# About this task
Transcribe every record in full, keeping it exactly the same.

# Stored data
• • •
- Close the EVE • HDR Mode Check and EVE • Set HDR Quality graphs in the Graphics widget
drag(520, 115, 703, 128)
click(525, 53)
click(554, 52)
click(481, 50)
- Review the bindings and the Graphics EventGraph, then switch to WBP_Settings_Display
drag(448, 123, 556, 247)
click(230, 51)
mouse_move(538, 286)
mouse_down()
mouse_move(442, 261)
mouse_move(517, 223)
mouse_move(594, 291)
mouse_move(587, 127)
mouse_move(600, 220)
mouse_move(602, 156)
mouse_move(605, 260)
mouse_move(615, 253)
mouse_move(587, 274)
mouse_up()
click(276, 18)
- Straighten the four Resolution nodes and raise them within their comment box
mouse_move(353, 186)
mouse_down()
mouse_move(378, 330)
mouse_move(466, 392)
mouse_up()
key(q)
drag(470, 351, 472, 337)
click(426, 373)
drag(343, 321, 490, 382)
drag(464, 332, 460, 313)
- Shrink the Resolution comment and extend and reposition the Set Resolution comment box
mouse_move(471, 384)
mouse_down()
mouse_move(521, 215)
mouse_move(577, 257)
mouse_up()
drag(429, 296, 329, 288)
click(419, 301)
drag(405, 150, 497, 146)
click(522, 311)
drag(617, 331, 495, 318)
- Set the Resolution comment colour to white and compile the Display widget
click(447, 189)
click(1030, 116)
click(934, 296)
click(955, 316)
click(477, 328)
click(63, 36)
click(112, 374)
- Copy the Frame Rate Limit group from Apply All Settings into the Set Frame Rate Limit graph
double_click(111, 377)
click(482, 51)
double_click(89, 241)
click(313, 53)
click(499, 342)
• • •
# Task output
- Close the EVE • HDR Mode Check and EVE • Set HDR Quality graphs in the Graphics widget
drag(520, 115, 703, 128)
click(525, 53)
click(554, 52)
click(481, 50)
- Review the bindings and the Graphics EventGraph, then switch to WBP_Settings_Display
drag(448, 123, 556, 247)
click(230, 51)
mouse_move(538, 286)
mouse_down()
mouse_move(442, 261)
mouse_move(517, 223)
mouse_move(594, 291)
mouse_move(587, 127)
mouse_move(600, 220)
mouse_move(602, 156)
mouse_move(605, 260)
mouse_move(615, 253)
mouse_move(587, 274)
mouse_up()
click(276, 18)
- Straighten the four Resolution nodes and raise them within their comment box
mouse_move(353, 186)
mouse_down()
mouse_move(378, 330)
mouse_move(466, 392)
mouse_up()
key(q)
drag(470, 351, 472, 337)
click(426, 373)
drag(343, 321, 490, 382)
drag(464, 332, 460, 313)
- Shrink the Resolution comment and extend and reposition the Set Resolution comment box
mouse_move(471, 384)
mouse_down()
mouse_move(521, 215)
mouse_move(577, 257)
mouse_up()
drag(429, 296, 329, 288)
click(419, 301)
drag(405, 150, 497, 146)
click(522, 311)
drag(617, 331, 495, 318)
- Set the Resolution comment colour to white and compile the Display widget
click(447, 189)
click(1030, 116)
click(934, 296)
click(955, 316)
click(477, 328)
click(63, 36)
click(112, 374)
- Copy the Frame Rate Limit group from Apply All Settings into the Set Frame Rate Limit graph
double_click(111, 377)
click(482, 51)
double_click(89, 241)
click(313, 53)
click(499, 342)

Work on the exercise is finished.